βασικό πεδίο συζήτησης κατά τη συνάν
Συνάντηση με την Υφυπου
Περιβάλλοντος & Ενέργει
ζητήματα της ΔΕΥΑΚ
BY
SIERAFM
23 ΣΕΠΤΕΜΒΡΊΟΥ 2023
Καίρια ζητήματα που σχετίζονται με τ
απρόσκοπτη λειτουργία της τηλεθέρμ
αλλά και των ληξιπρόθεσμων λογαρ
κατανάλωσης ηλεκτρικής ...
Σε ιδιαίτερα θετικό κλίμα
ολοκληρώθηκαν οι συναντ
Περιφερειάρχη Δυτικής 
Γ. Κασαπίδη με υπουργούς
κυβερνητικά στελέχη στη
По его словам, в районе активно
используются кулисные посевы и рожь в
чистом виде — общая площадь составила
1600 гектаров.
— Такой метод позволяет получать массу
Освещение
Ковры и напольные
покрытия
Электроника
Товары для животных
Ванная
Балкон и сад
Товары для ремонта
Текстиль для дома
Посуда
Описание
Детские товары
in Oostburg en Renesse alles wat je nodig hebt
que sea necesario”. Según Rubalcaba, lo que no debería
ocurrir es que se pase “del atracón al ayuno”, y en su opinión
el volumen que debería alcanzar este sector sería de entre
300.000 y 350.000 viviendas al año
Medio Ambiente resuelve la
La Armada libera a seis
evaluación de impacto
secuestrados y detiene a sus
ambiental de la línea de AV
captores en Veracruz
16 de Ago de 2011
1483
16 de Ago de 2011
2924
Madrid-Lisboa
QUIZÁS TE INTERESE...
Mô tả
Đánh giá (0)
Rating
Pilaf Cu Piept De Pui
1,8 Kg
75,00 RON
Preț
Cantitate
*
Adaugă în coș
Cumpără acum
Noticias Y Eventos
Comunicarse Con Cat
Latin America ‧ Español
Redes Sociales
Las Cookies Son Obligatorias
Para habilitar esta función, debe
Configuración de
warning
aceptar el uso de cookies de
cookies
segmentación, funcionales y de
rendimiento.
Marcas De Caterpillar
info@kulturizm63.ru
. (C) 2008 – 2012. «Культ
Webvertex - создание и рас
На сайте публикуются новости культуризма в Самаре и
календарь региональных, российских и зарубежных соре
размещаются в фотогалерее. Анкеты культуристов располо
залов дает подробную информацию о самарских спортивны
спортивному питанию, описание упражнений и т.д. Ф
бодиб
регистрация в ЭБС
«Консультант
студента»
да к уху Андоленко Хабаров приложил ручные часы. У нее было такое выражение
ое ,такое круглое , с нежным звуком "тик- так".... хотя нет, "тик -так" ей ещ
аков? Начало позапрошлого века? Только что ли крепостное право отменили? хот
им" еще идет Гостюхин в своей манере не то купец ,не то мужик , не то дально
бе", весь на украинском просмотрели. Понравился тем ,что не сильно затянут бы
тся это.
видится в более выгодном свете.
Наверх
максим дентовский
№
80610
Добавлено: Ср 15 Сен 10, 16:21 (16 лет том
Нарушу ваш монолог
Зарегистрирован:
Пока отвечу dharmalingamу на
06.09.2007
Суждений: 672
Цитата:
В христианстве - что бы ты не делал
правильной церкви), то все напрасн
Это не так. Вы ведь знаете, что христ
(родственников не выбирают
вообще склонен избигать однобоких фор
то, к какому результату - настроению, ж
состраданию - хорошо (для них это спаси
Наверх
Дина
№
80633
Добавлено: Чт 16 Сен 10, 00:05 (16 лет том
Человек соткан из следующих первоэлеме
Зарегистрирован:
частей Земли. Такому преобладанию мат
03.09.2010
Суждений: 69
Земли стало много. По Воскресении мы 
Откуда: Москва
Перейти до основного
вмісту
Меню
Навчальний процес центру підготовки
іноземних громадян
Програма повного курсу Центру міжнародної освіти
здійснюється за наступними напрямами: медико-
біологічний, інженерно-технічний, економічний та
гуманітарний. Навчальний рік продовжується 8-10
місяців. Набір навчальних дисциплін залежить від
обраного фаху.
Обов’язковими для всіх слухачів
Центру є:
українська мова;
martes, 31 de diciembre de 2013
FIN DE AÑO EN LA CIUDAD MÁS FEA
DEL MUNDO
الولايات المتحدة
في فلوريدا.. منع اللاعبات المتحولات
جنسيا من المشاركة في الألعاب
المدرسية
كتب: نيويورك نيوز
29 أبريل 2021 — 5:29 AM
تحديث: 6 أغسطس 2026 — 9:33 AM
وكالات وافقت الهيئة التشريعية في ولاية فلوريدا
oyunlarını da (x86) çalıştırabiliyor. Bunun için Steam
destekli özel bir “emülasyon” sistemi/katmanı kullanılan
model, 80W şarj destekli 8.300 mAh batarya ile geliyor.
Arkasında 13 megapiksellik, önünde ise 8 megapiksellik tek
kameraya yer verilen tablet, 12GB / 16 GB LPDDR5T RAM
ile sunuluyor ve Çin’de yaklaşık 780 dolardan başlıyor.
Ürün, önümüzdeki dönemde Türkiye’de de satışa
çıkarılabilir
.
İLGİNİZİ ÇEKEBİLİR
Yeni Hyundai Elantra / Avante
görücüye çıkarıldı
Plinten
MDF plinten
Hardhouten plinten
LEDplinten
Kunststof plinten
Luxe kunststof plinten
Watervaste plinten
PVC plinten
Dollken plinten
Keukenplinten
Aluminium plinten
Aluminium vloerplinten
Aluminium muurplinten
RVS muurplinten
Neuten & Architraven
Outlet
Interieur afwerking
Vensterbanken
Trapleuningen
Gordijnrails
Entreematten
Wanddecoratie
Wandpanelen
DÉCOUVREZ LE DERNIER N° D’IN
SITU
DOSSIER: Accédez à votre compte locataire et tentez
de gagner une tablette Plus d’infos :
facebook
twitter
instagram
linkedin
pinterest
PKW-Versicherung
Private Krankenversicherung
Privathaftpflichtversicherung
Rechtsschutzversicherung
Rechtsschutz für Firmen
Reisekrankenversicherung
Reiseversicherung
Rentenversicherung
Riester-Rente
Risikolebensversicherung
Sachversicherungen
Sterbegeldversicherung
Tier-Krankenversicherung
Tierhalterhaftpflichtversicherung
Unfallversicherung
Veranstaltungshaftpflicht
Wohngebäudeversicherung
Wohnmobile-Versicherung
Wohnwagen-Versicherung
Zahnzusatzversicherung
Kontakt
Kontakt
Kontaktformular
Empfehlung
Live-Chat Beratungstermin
· · · · ·
_What you should do_
Rewrite all of the data, changing "Посуда" to "Кухонная посуда" and leaving everything else as it is.

_Exercise answer_
βασικό πεδίο συζήτησης κατά τη συνάν
Συνάντηση με την Υφυπου
Περιβάλλοντος & Ενέργει
ζητήματα της ΔΕΥΑΚ
BY
SIERAFM
23 ΣΕΠΤΕΜΒΡΊΟΥ 2023
Καίρια ζητήματα που σχετίζονται με τ
απρόσκοπτη λειτουργία της τηλεθέρμ
αλλά και των ληξιπρόθεσμων λογαρ
κατανάλωσης ηλεκτρικής ...
Σε ιδιαίτερα θετικό κλίμα
ολοκληρώθηκαν οι συναντ
Περιφερειάρχη Δυτικής 
Γ. Κασαπίδη με υπουργούς
κυβερνητικά στελέχη στη
По его словам, в районе активно
используются кулисные посевы и рожь в
чистом виде — общая площадь составила
1600 гектаров.
— Такой метод позволяет получать массу
Освещение
Ковры и напольные
покрытия
Электроника
Товары для животных
Ванная
Балкон и сад
Товары для ремонта
Текстиль для дома
Кухонная посуда
Описание
Детские товары
in Oostburg en Renesse alles wat je nodig hebt
que sea necesario”. Según Rubalcaba, lo que no debería
ocurrir es que se pase “del atracón al ayuno”, y en su opinión
el volumen que debería alcanzar este sector sería de entre
300.000 y 350.000 viviendas al año
Medio Ambiente resuelve la
La Armada libera a seis
evaluación de impacto
secuestrados y detiene a sus
ambiental de la línea de AV
captores en Veracruz
16 de Ago de 2011
1483
16 de Ago de 2011
2924
Madrid-Lisboa
QUIZÁS TE INTERESE...
Mô tả
Đánh giá (0)
Rating
Pilaf Cu Piept De Pui
1,8 Kg
75,00 RON
Preț
Cantitate
*
Adaugă în coș
Cumpără acum
Noticias Y Eventos
Comunicarse Con Cat
Latin America ‧ Español
Redes Sociales
Las Cookies Son Obligatorias
Para habilitar esta función, debe
Configuración de
warning
aceptar el uso de cookies de
cookies
segmentación, funcionales y de
rendimiento.
Marcas De Caterpillar
info@kulturizm63.ru
. (C) 2008 – 2012. «Культ
Webvertex - создание и рас
На сайте публикуются новости культуризма в Самаре и
календарь региональных, российских и зарубежных соре
размещаются в фотогалерее. Анкеты культуристов располо
залов дает подробную информацию о самарских спортивны
спортивному питанию, описание упражнений и т.д. Ф
бодиб
регистрация в ЭБС
«Консультант
студента»
да к уху Андоленко Хабаров приложил ручные часы. У нее было такое выражение
ое ,такое круглое , с нежным звуком "тик- так".... хотя нет, "тик -так" ей ещ
аков? Начало позапрошлого века? Только что ли крепостное право отменили? хот
им" еще идет Гостюхин в своей манере не то купец ,не то мужик , не то дально
бе", весь на украинском просмотрели. Понравился тем ,что не сильно затянут бы
тся это.
видится в более выгодном свете.
Наверх
максим дентовский
№
80610
Добавлено: Ср 15 Сен 10, 16:21 (16 лет том
Нарушу ваш монолог
Зарегистрирован:
Пока отвечу dharmalingamу на
06.09.2007
Суждений: 672
Цитата:
В христианстве - что бы ты не делал
правильной церкви), то все напрасн
Это не так. Вы ведь знаете, что христ
(родственников не выбирают
вообще склонен избигать однобоких фор
то, к какому результату - настроению, ж
состраданию - хорошо (для них это спаси
Наверх
Дина
№
80633
Добавлено: Чт 16 Сен 10, 00:05 (16 лет том
Человек соткан из следующих первоэлеме
Зарегистрирован:
частей Земли. Такому преобладанию мат
03.09.2010
Суждений: 69
Земли стало много. По Воскресении мы 
Откуда: Москва
Перейти до основного
вмісту
Меню
Навчальний процес центру підготовки
іноземних громадян
Програма повного курсу Центру міжнародної освіти
здійснюється за наступними напрямами: медико-
біологічний, інженерно-технічний, економічний та
гуманітарний. Навчальний рік продовжується 8-10
місяців. Набір навчальних дисциплін залежить від
обраного фаху.
Обов’язковими для всіх слухачів
Центру є:
українська мова;
martes, 31 de diciembre de 2013
FIN DE AÑO EN LA CIUDAD MÁS FEA
DEL MUNDO
الولايات المتحدة
في فلوريدا.. منع اللاعبات المتحولات
جنسيا من المشاركة في الألعاب
المدرسية
كتب: نيويورك نيوز
29 أبريل 2021 — 5:29 AM
تحديث: 6 أغسطس 2026 — 9:33 AM
وكالات وافقت الهيئة التشريعية في ولاية فلوريدا
oyunlarını da (x86) çalıştırabiliyor. Bunun için Steam
destekli özel bir “emülasyon” sistemi/katmanı kullanılan
model, 80W şarj destekli 8.300 mAh batarya ile geliyor.
Arkasında 13 megapiksellik, önünde ise 8 megapiksellik tek
kameraya yer verilen tablet, 12GB / 16 GB LPDDR5T RAM
ile sunuluyor ve Çin’de yaklaşık 780 dolardan başlıyor.
Ürün, önümüzdeki dönemde Türkiye’de de satışa
çıkarılabilir
.
İLGİNİZİ ÇEKEBİLİR
Yeni Hyundai Elantra / Avante
görücüye çıkarıldı
Plinten
MDF plinten
Hardhouten plinten
LEDplinten
Kunststof plinten
Luxe kunststof plinten
Watervaste plinten
PVC plinten
Dollken plinten
Keukenplinten
Aluminium plinten
Aluminium vloerplinten
Aluminium muurplinten
RVS muurplinten
Neuten & Architraven
Outlet
Interieur afwerking
Vensterbanken
Trapleuningen
Gordijnrails
Entreematten
Wanddecoratie
Wandpanelen
DÉCOUVREZ LE DERNIER N° D’IN
SITU
DOSSIER: Accédez à votre compte locataire et tentez
de gagner une tablette Plus d’infos :
facebook
twitter
instagram
linkedin
pinterest
PKW-Versicherung
Private Krankenversicherung
Privathaftpflichtversicherung
Rechtsschutzversicherung
Rechtsschutz für Firmen
Reisekrankenversicherung
Reiseversicherung
Rentenversicherung
Riester-Rente
Risikolebensversicherung
Sachversicherungen
Sterbegeldversicherung
Tier-Krankenversicherung
Tierhalterhaftpflichtversicherung
Unfallversicherung
Veranstaltungshaftpflicht
Wohngebäudeversicherung
Wohnmobile-Versicherung
Wohnwagen-Versicherung
Zahnzusatzversicherung
Kontakt
Kontakt
Kontaktformular
Empfehlung
Live-Chat Beratungstermin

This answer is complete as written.